First, we have to prepare our data.

In [44]:
#lets load the breast cancer data from sklearn - this is a binary classification problem
#where we can predict the presence of breast cancer from the input features
bc = datasets.load_breast_cancer() 

#defining our predictors and outcome
X, y = bc.data, bc.target

#getting the number of samples and number of features
n_samples, n_features = X.shape
print(X.shape) #we have 569 samples and 30 features

#splitting the data into test and training sets
X_train, X_test, y_train, y_test = train_test_split(X, y, test_size=0.2, random_state=1234)

#now, we have to scale our features - we will use a standard scalar - this will make the features 0 means and unit variance
#this is always recommended to do with logistic regression
sc = StandardScaler()
X_train = sc.fit_transform(X_train)
X_test = sc.transform(X_test)

(569, 30)


Now, we want to convert our data into `pytorch` tensors. 

In [45]:
#right now, it is a double type, so we need to convert it to a float32
X_train = torch.from_numpy(X_train.astype(np.float32))
X_test = torch.from_numpy(X_test.astype(np.float32))
y_train = torch.from_numpy(y_train.astype(np.float32))
y_test = torch.from_numpy(y_test.astype(np.float32))

#we have to reshape our y tensors using .view() function from pytorch to reshape the tensor
y_train = y_train.view(y_train.shape[0], 1) #right now y only has 1 row and many columns, but we want it to have
#only 1 columns and many rows
y_test = y_test.view(y_test.shape[0], 1)

#defining the number of samples and features
n_samples = list(X.shape)[0]
n_features = list(X.shape)[1]

print(n_samples, n_features)

569 30


Now, we can set up the model.

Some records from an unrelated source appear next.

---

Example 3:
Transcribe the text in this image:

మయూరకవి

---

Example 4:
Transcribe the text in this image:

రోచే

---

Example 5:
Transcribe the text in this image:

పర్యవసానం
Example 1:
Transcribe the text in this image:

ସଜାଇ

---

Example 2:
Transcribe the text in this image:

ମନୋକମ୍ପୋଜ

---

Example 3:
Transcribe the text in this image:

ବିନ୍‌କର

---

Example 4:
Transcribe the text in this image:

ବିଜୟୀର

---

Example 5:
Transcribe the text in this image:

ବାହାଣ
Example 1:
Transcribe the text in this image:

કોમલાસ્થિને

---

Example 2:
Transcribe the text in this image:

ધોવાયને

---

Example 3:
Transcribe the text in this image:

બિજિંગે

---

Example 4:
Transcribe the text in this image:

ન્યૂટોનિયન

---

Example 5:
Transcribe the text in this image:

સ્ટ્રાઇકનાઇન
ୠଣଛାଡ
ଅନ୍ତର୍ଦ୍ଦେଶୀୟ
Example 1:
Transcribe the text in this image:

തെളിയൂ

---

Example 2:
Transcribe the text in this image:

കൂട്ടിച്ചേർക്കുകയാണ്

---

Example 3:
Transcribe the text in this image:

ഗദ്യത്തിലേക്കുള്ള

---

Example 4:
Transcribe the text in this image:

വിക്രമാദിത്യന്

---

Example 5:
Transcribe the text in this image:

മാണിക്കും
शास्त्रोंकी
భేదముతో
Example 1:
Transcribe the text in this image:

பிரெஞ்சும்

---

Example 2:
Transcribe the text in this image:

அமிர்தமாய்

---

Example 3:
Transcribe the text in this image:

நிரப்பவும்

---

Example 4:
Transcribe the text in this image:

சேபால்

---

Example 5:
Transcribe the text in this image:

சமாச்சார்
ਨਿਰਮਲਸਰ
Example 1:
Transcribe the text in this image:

Our model is a linear combination of weights and a bias. In the logistic regression case, we apply a sigmoid function at the end. For this, we want to write our own class.

In [46]:
class LogisticRegression(nn.Module):
    
    #first the linear layer
    def __init__(self, n_input_features):
        super(LogisticRegression, self).__init__()
        self.linear = nn.Linear(n_input_features, 1) #out is 1 because we only want 1 output at the end
    
    #now we want to apply the sigmoid function
    def forward(self, x):
        y_predicted = torch.sigmoid(self.linear(x))
        return y_predicted

model = LogisticRegression(n_features)        

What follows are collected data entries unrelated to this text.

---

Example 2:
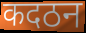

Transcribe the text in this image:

कदठन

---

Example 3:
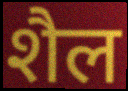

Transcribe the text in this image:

शैल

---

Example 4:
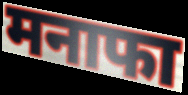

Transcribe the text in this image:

मनाफा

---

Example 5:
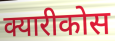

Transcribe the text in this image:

क्यारीकोस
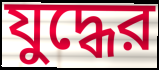
যুদ্ধের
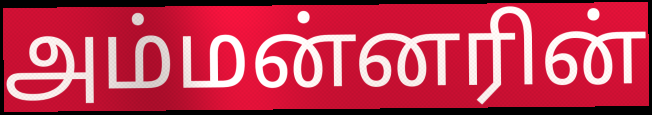
அம்மன்னரின்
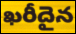
ఖరీదైన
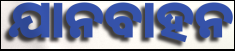
ଯାନବାହନ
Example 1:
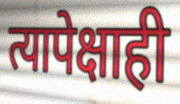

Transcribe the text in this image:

त्यापेक्षाही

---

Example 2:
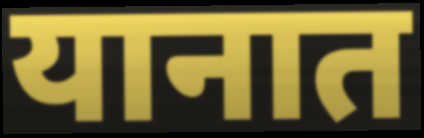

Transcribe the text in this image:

यानात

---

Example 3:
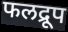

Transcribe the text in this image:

फलद्रूप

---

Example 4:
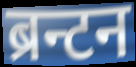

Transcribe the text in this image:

ब्रन्टन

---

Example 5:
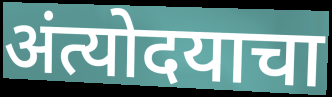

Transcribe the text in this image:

अंत्योदयाचा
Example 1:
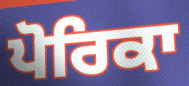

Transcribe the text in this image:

ਪੋਰਿਕਾ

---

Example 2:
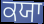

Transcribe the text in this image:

ਕਯਾ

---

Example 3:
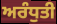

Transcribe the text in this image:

ਅਰੰਧੁਤੀ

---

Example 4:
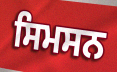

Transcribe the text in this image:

ਸਿਮਸਨ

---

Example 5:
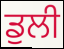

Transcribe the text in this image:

ਡੁਲੀ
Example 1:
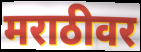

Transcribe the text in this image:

मराठीवर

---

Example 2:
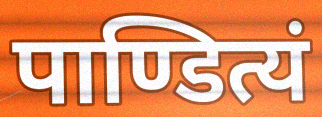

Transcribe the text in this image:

पाण्डित्यं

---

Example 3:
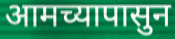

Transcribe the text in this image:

आमच्यापासुन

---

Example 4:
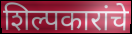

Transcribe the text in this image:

शिल्पकारांचे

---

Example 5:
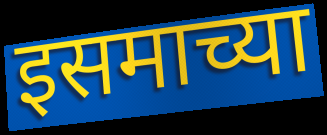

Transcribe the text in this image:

इसमाच्या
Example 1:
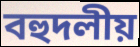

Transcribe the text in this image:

বহুদলীয়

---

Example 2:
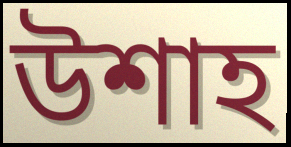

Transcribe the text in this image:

উশাহ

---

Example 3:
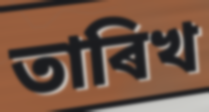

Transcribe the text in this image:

তাৰিখ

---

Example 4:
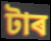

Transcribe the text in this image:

টাৰ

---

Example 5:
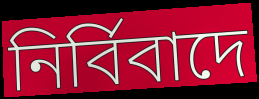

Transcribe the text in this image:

নিৰ্বিবাদে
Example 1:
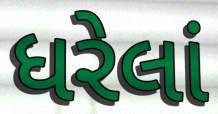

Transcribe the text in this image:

ધરેલાં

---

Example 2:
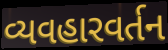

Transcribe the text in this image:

વ્યવહારવર્તન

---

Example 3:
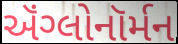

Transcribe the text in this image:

ઍંગ્લોનૉર્મન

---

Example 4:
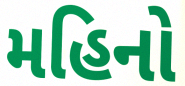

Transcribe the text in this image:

મહિનો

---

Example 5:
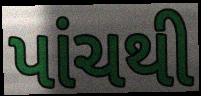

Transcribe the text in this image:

પાંચથી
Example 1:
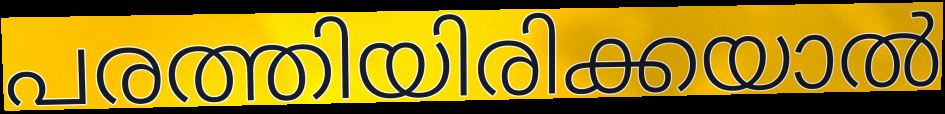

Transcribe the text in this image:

പരത്തിയിരിക്കയാൽ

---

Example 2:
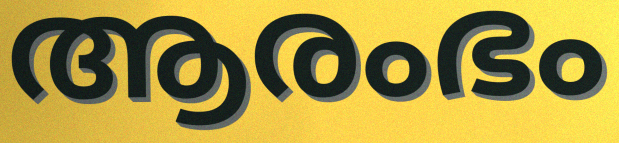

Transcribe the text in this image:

ആരംഭം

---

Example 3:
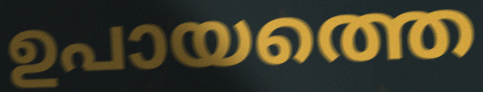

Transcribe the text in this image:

ഉപായത്തെ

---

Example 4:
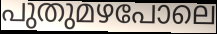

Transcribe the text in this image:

പുതുമഴപോലെ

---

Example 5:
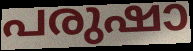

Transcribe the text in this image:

പരുഷാ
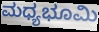
ಮಧ್ಯಭೂಮಿ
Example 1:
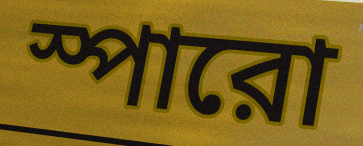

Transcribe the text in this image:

স্পারো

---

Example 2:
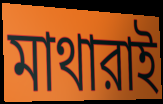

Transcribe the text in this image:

মাথারাই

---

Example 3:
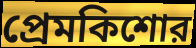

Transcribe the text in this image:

প্রেমকিশোর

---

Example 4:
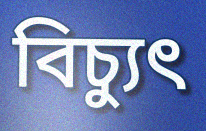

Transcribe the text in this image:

বিচ্যুৎ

Now, we will define the loss and construct the optimizer.

In [47]:
#defining the learning rate
learning_rate = 0.01

#defining the loss function
criterion = nn.BCELoss() #binary cross entropy loss
optimizer = torch.optim.SGD(model.parameters(), lr = learning_rate)

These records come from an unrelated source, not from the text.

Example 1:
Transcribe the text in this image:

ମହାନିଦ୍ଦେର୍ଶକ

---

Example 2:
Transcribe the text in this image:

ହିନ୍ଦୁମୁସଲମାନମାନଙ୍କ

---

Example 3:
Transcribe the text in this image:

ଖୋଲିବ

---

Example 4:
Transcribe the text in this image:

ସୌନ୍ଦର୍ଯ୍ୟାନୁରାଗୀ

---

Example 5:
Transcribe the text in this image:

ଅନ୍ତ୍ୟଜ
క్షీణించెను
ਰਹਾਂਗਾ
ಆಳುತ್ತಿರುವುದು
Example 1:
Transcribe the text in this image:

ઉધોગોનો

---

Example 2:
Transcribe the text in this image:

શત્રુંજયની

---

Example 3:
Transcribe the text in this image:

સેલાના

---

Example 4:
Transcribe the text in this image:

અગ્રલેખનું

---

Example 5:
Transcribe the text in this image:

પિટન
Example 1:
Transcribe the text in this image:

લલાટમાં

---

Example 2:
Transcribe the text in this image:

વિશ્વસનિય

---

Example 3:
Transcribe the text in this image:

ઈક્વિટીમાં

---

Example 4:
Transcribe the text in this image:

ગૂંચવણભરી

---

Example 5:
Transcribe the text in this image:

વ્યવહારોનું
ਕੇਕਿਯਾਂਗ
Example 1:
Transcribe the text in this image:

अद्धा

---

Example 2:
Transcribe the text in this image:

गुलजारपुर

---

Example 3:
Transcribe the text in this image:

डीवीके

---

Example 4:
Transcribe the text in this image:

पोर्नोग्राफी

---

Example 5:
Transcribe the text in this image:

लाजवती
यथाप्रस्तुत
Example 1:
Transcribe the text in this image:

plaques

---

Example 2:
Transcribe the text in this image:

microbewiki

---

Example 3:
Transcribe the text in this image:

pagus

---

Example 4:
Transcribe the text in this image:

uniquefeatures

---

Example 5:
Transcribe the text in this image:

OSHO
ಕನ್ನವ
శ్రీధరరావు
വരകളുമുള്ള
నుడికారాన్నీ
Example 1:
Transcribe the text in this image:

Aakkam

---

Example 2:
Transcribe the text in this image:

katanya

Now, do to do the training loop:

In [48]:
#number of iterations
num_epochs = 100

#training loop
for epoch in range(num_epochs):

    #forward pass and loss
    y_predicted = model(X_train)
    loss = criterion(y_predicted, y_train)
    
    #backward pass - calculate the gradients
    loss.backward()
    
    #update the weights
    optimizer.step()
    
    #empty the gradient so the .grad() attribute does not have the added gradients because .backward() will do this
    optimizer.zero_grad()
    
    #print information
    if (epoch + 1) % 10 == 0:
        print(f'epoch: {epoch+1}, loss = {loss.item():.4f}')

epoch: 10, loss = 0.4750
epoch: 20, loss = 0.4174
epoch: 30, loss = 0.3752
epoch: 40, loss = 0.3428
epoch: 50, loss = 0.3169
epoch: 60, loss = 0.2958
epoch: 70, loss = 0.2781
epoch: 80, loss = 0.2631
epoch: 90, loss = 0.2501
epoch: 100, loss = 0.2388


Now, we want to evaluate our model on the testing data. The evaluation should not be part of the computational graph where we track the history.

In [49]:
with torch.no_grad():
    y_predicted = model(X_test)
    #now to convert to class labels (0, 1) - sigmoid will return values between 0 and 1 in decimals
    y_predicted_cls = y_predicted.round() #if we did not specify the with, this would be part of our computational graph
    
    #accuracy calculation
    acc = y_predicted_cls.eq(y_test).sum() / float(y_test.shape[0]) #for every correct prediction, we add + 1 
    #and divide by the number of test samples
    
    print(f'accuracy = {acc:.4f}')

accuracy = 0.8947


The accuracy is 89.5%. So, our logistic regression is doing fairly well. To improve the results, you can play around with the number of iterations, the learning rate, or trying out a different optimizer.